For your data set, you’ll need to run a slightly different command line. You will need to specify:
- a SPAdes contigs file as input
- a reference genome (FASTA) file
- a reference annotation (GFF) file
- a contig length filter — remember we’ve got long-ish reads of 300 nt, what size should you use?
- an output directory to write results to
Part 2: on your own — assemble an E. coli genome, with and without Pac Bio long reads
In the Dropbox (folder E.coli+ PacBio) there are several files, including two SRA files from paired-end Illumina sequencing of E. coli K-12 strain MG1655 (the common lab strain) and several files of Pacific Biosciences long reads. There are two different types of Pac Bio reads. The *CLR.fastq includes very long reads, which tend to be highly error prone. The *CCS.fastq file contains reads derived from Pac Bio’s continuous circular amplification process, which samples a sequence multiple times in the same sequencing run and is less error-prone. Both kinds of reads could be added to an assembly of the Illumina data to help reduce the number of contigs and close the genome.
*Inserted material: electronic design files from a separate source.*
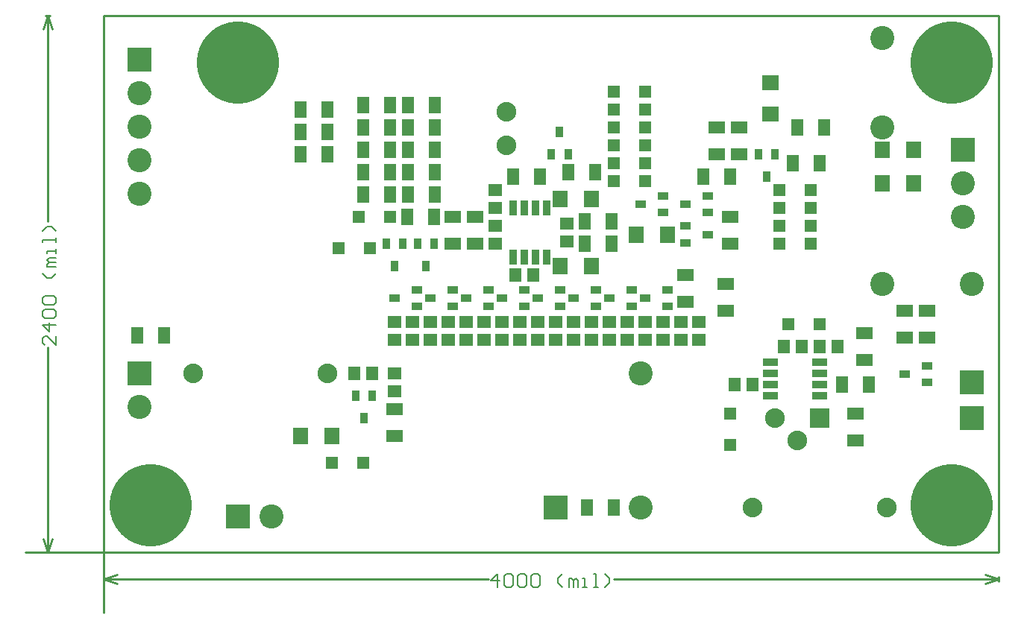
<source format=gts>
%FSLAX42Y42*%
%MOMM*%
G71*
G01*
G75*
%ADD10C,0.25*%
%ADD11R,1.27X1.27*%
%ADD12R,1.52X1.78*%
%ADD13R,1.02X0.76*%
%ADD14R,0.76X1.02*%
%ADD15R,1.78X1.52*%
%ADD16R,1.78X1.27*%
%ADD17R,1.27X1.78*%
%ADD18R,1.52X0.61*%
%ADD19R,1.27X1.40*%
%ADD20R,0.61X1.52*%
%ADD21R,1.40X1.27*%
%ADD22C,0.13*%
%ADD23C,0.15*%
%ADD24C,0.76*%
%ADD25C,2.54*%
%ADD26C,2.03*%
%ADD27R,2.03X2.03*%
%ADD28R,2.54X2.54*%
%ADD29C,9.14*%
%ADD30C,0.51*%
%ADD31R,1.47X1.47*%
%ADD32R,1.73X1.98*%
%ADD33R,1.22X0.97*%
%ADD34R,0.97X1.22*%
%ADD35R,1.98X1.73*%
%ADD36R,1.98X1.47*%
%ADD37R,1.47X1.98*%
%ADD38R,1.73X0.81*%
%ADD39R,1.47X1.60*%
%ADD40R,0.81X1.73*%
%ADD41R,1.60X1.47*%
%ADD42C,2.74*%
%ADD43C,2.24*%
%ADD44R,2.24X2.24*%
%ADD45R,2.74X2.74*%
%ADD46C,9.35*%
D10*
X20734Y17577D02*
Y23673D01*
X30894Y17577D02*
Y23673D01*
X20734D02*
X30894D01*
X20734Y17577D02*
X30894D01*
Y17247D02*
Y17298D01*
X20734Y17247D02*
Y17298D01*
X30742Y17221D02*
X30894Y17272D01*
X30742Y17323D02*
X30894Y17272D01*
X20734D02*
X20886Y17221D01*
X20734Y17272D02*
X20886Y17323D01*
X26527Y17272D02*
X30894D01*
X20734D02*
X25100D01*
X20734Y16891D02*
Y17577D01*
X20074Y23673D02*
X20124D01*
X20074Y17577D02*
X20124D01*
X20099Y23673D02*
X20150Y23521D01*
X20048D02*
X20099Y23673D01*
Y17577D02*
X20150Y17729D01*
X20048D02*
X20099Y17577D01*
Y21339D02*
Y23673D01*
Y17577D02*
Y19911D01*
X19845Y17577D02*
X20734D01*
D23*
X25202Y17181D02*
Y17333D01*
X25126Y17257D01*
X25227D01*
X25278Y17308D02*
X25304Y17333D01*
X25354D01*
X25380Y17308D01*
Y17206D01*
X25354Y17181D01*
X25304D01*
X25278Y17206D01*
Y17308D01*
X25430D02*
X25456Y17333D01*
X25507D01*
X25532Y17308D01*
Y17206D01*
X25507Y17181D01*
X25456D01*
X25430Y17206D01*
Y17308D01*
X25583D02*
X25608Y17333D01*
X25659D01*
X25684Y17308D01*
Y17206D01*
X25659Y17181D01*
X25608D01*
X25583Y17206D01*
Y17308D01*
X25938Y17181D02*
X25888Y17232D01*
Y17282D01*
X25938Y17333D01*
X26014Y17181D02*
Y17282D01*
X26040D01*
X26065Y17257D01*
Y17181D01*
Y17257D01*
X26091Y17282D01*
X26116Y17257D01*
Y17181D01*
X26167D02*
X26218D01*
X26192D01*
Y17282D01*
X26167D01*
X26294Y17181D02*
X26345D01*
X26319D01*
Y17333D01*
X26294D01*
X26421Y17181D02*
X26472Y17232D01*
Y17282D01*
X26421Y17333D01*
X20190Y20038D02*
Y19937D01*
X20089Y20038D01*
X20063D01*
X20038Y20013D01*
Y19962D01*
X20063Y19937D01*
X20190Y20165D02*
X20038D01*
X20114Y20089D01*
Y20191D01*
X20063Y20242D02*
X20038Y20267D01*
Y20318D01*
X20063Y20343D01*
X20165D01*
X20190Y20318D01*
Y20267D01*
X20165Y20242D01*
X20063D01*
Y20394D02*
X20038Y20419D01*
Y20470D01*
X20063Y20495D01*
X20165D01*
X20190Y20470D01*
Y20419D01*
X20165Y20394D01*
X20063D01*
X20190Y20749D02*
X20140Y20699D01*
X20089D01*
X20038Y20749D01*
X20190Y20826D02*
X20089D01*
Y20851D01*
X20114Y20876D01*
X20190D01*
X20114D01*
X20089Y20902D01*
X20114Y20927D01*
X20190D01*
Y20978D02*
Y21029D01*
Y21003D01*
X20089D01*
Y20978D01*
X20190Y21105D02*
Y21156D01*
Y21130D01*
X20038D01*
Y21105D01*
X20190Y21232D02*
X20140Y21283D01*
X20089D01*
X20038Y21232D01*
D31*
X28760Y21692D02*
D03*
X28405D02*
D03*
Y21489D02*
D03*
X28760D02*
D03*
Y21285D02*
D03*
X28405D02*
D03*
Y21082D02*
D03*
X28760D02*
D03*
X23757Y21031D02*
D03*
X23401D02*
D03*
X27846Y19152D02*
D03*
Y18796D02*
D03*
X28862Y20168D02*
D03*
X28506D02*
D03*
X23630Y21387D02*
D03*
X23985D02*
D03*
X26525Y22809D02*
D03*
X26881D02*
D03*
Y22606D02*
D03*
X26525D02*
D03*
Y22403D02*
D03*
X26881D02*
D03*
Y22200D02*
D03*
X26525D02*
D03*
Y21997D02*
D03*
X26881D02*
D03*
X23325Y18593D02*
D03*
X23680D02*
D03*
X26525Y21793D02*
D03*
X26881D02*
D03*
D32*
X29573Y21768D02*
D03*
X29929D02*
D03*
X26779Y21184D02*
D03*
X27135D02*
D03*
X23325Y18898D02*
D03*
X22969D02*
D03*
X26271Y21590D02*
D03*
X25916D02*
D03*
X26271Y20828D02*
D03*
X25916D02*
D03*
X29573Y22149D02*
D03*
X29929D02*
D03*
D33*
X24290Y20561D02*
D03*
Y20371D02*
D03*
X24036Y20466D02*
D03*
X24442D02*
D03*
X24696Y20371D02*
D03*
Y20561D02*
D03*
X25103D02*
D03*
Y20371D02*
D03*
X24849Y20466D02*
D03*
X25255D02*
D03*
X25509Y20371D02*
D03*
Y20561D02*
D03*
X25916D02*
D03*
Y20371D02*
D03*
X25662Y20466D02*
D03*
X26068D02*
D03*
X26322Y20371D02*
D03*
Y20561D02*
D03*
X26728D02*
D03*
Y20371D02*
D03*
X26474Y20466D02*
D03*
X26881D02*
D03*
X27135Y20371D02*
D03*
Y20561D02*
D03*
X26830Y21533D02*
D03*
X27084Y21438D02*
D03*
Y21628D02*
D03*
X27592D02*
D03*
Y21438D02*
D03*
X27338Y21533D02*
D03*
X27592Y21190D02*
D03*
X27338Y21285D02*
D03*
Y21095D02*
D03*
X30081Y19698D02*
D03*
Y19507D02*
D03*
X29827Y19603D02*
D03*
D34*
X24296Y21082D02*
D03*
X24487D02*
D03*
X24392Y20828D02*
D03*
X24036D02*
D03*
X24131Y21082D02*
D03*
X23941D02*
D03*
X26004Y22098D02*
D03*
X25814D02*
D03*
X25909Y22352D02*
D03*
X28163Y22098D02*
D03*
X28354D02*
D03*
X28259Y21844D02*
D03*
X23687Y19101D02*
D03*
X23782Y19355D02*
D03*
X23591D02*
D03*
D35*
X28303Y22555D02*
D03*
Y22911D02*
D03*
D36*
X24696Y21387D02*
D03*
Y21082D02*
D03*
X27338Y20727D02*
D03*
Y20422D02*
D03*
X29268Y18847D02*
D03*
Y19152D02*
D03*
X24950Y21387D02*
D03*
Y21082D02*
D03*
X24036Y18898D02*
D03*
Y19203D02*
D03*
X29370Y20066D02*
D03*
Y19761D02*
D03*
X27694Y22098D02*
D03*
Y22403D02*
D03*
X27846Y21082D02*
D03*
X27948Y22098D02*
D03*
Y22403D02*
D03*
X27795Y20320D02*
D03*
Y20625D02*
D03*
X27846Y21387D02*
D03*
X29827Y20015D02*
D03*
Y20320D02*
D03*
X30081D02*
D03*
Y20015D02*
D03*
D37*
X25382Y21844D02*
D03*
X25687D02*
D03*
X26195Y21336D02*
D03*
X26500D02*
D03*
X26195Y21082D02*
D03*
X26500D02*
D03*
X23985Y22657D02*
D03*
X23680D02*
D03*
X23985Y22403D02*
D03*
X23680D02*
D03*
X24188D02*
D03*
X24493D02*
D03*
X24188Y22149D02*
D03*
X24493D02*
D03*
X23985D02*
D03*
X23680D02*
D03*
X23985Y21895D02*
D03*
X23680D02*
D03*
X24188D02*
D03*
X24493D02*
D03*
X24188Y21641D02*
D03*
X24493D02*
D03*
X23985D02*
D03*
X23680D02*
D03*
X21115Y20041D02*
D03*
X21420D02*
D03*
X22969Y22606D02*
D03*
X23274D02*
D03*
X22969Y22352D02*
D03*
X23274D02*
D03*
X22969Y22098D02*
D03*
X23274D02*
D03*
X26220Y18085D02*
D03*
X26525D02*
D03*
X24493Y22657D02*
D03*
X24188D02*
D03*
X27541Y21844D02*
D03*
X24487Y21387D02*
D03*
X24182D02*
D03*
X26004Y21895D02*
D03*
X26309D02*
D03*
X29421Y19482D02*
D03*
X29116D02*
D03*
X28862Y21997D02*
D03*
X28608Y22403D02*
D03*
X28913D02*
D03*
X27846Y21844D02*
D03*
X28557Y21997D02*
D03*
D38*
X28303Y19736D02*
D03*
Y19355D02*
D03*
X28862Y19736D02*
D03*
X28303Y19482D02*
D03*
Y19609D02*
D03*
X28862Y19355D02*
D03*
Y19482D02*
D03*
Y19609D02*
D03*
D39*
X25408Y20727D02*
D03*
X25611D02*
D03*
X28659Y19914D02*
D03*
X28456D02*
D03*
X28862D02*
D03*
X29065D02*
D03*
X23782Y19609D02*
D03*
X23579D02*
D03*
X27897Y19482D02*
D03*
X28100D02*
D03*
D40*
X25763Y20930D02*
D03*
X25382Y21489D02*
D03*
X25509D02*
D03*
X25636D02*
D03*
X25763D02*
D03*
X25382Y20930D02*
D03*
X25509D02*
D03*
X25636D02*
D03*
D41*
X24036Y19406D02*
D03*
Y19609D02*
D03*
X25179Y21285D02*
D03*
Y21082D02*
D03*
Y21692D02*
D03*
Y21489D02*
D03*
X24442Y20193D02*
D03*
Y19990D02*
D03*
X24849D02*
D03*
Y20193D02*
D03*
X25255D02*
D03*
Y19990D02*
D03*
X25662D02*
D03*
Y20193D02*
D03*
X26068D02*
D03*
Y19990D02*
D03*
X26474D02*
D03*
Y20193D02*
D03*
X26881D02*
D03*
Y19990D02*
D03*
X24239Y20193D02*
D03*
Y19990D02*
D03*
X24646D02*
D03*
Y20193D02*
D03*
X25052D02*
D03*
Y19990D02*
D03*
X25458D02*
D03*
Y20193D02*
D03*
X25865D02*
D03*
Y19990D02*
D03*
X26271D02*
D03*
Y20193D02*
D03*
X26678D02*
D03*
Y19990D02*
D03*
X27084D02*
D03*
Y20193D02*
D03*
X27287D02*
D03*
Y19990D02*
D03*
X27490D02*
D03*
Y20193D02*
D03*
X24036Y19990D02*
D03*
Y20193D02*
D03*
X25992Y21108D02*
D03*
Y21311D02*
D03*
D42*
X29573Y22403D02*
D03*
Y20625D02*
D03*
X30589D02*
D03*
X30488Y21387D02*
D03*
Y21768D02*
D03*
X21140Y19228D02*
D03*
X29573Y23419D02*
D03*
X22639Y17983D02*
D03*
X21140Y21654D02*
D03*
Y22416D02*
D03*
Y22797D02*
D03*
Y22035D02*
D03*
X26830Y18085D02*
D03*
Y19609D02*
D03*
D43*
X28354Y19101D02*
D03*
X28608Y18847D02*
D03*
X29624Y18085D02*
D03*
X28100D02*
D03*
X25306Y22200D02*
D03*
Y22581D02*
D03*
X21750Y19609D02*
D03*
X23274D02*
D03*
D44*
X28862Y19101D02*
D03*
D45*
X25865Y18085D02*
D03*
X30488Y22149D02*
D03*
X21140Y19609D02*
D03*
X22258Y17983D02*
D03*
X21140Y23178D02*
D03*
X30589Y19507D02*
D03*
Y19101D02*
D03*
D46*
X21267Y18110D02*
D03*
X30361D02*
D03*
Y23140D02*
D03*
X22258D02*
D03*
M02*

</source>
Use either SPAdes or CLC Genomics to assemble the E. coli data with and without Pac Bio sequence. A complete and closed reference sequence for this genome is available in the NCBI Genomes database, so you can evaluate your results against a very well-known reference.
- In SPAdes: there is a special command line flag to add pacbio sequences to your assembly.
- In CLC Genomics: Pac Bio reads can be imported as if they were Illumina 1.8 reads.
Either of these assemblers will run relatively quickly on a cleaned Illumina paired-end data set of the size we have to work with. If you find that your assembly is running very slowly, you could extract a sub-sample of the reads using seqtk, as described in the first section of the blog post on taming Illumina datasets. Sampling correctly from a paired-end data set should give you a reasonable representation of how the data will behave, especially if the original sample is extremely deep.
Your lab report should include a description of your starting data, the methods you used to approach it (including any parameters that deviate from default or anywhere a choice needed to be made), and your results for each assembly, with discussion of what worked and did not work. Present a comparison of the different methods that you tried, in terms of the common metrics of assembly quality described in class. The assigned GAGE-B paper is excellent for inspiration if you are wondering how to present results.